> WHAT THE TASK ASKS: Once the line containing "which talks to" is found in the records below, return it and each following line exactly, up to and including the line containing "paths including prebuilt", and nothing else.

> RECORDS TO PROCESS:
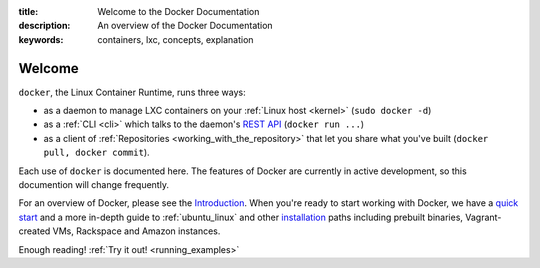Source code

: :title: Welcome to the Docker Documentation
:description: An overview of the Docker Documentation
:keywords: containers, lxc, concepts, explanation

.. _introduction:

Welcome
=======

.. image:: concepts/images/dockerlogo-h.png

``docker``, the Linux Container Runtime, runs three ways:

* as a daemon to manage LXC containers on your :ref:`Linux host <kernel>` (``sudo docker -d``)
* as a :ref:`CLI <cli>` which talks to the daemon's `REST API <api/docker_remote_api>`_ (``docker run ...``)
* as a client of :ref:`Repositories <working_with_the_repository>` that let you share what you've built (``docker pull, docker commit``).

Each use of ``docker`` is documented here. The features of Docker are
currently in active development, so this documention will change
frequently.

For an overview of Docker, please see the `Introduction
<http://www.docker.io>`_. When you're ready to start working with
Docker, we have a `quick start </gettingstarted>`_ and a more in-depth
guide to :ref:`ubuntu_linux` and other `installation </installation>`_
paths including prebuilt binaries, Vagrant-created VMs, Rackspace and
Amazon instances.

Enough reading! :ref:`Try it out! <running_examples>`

> EXERCISE RESULT:
* as a :ref:`CLI <cli>` which talks to the daemon's `REST API <api/docker_remote_api>`_ (``docker run ...``)
* as a client of :ref:`Repositories <working_with_the_repository>` that let you share what you've built (``docker pull, docker commit``).

Each use of ``docker`` is documented here. The features of Docker are
currently in active development, so this documention will change
frequently.

For an overview of Docker, please see the `Introduction
<http://www.docker.io>`_. When you're ready to start working with
Docker, we have a `quick start </gettingstarted>`_ and a more in-depth
guide to :ref:`ubuntu_linux` and other `installation </installation>`_
paths including prebuilt binaries, Vagrant-created VMs, Rackspace and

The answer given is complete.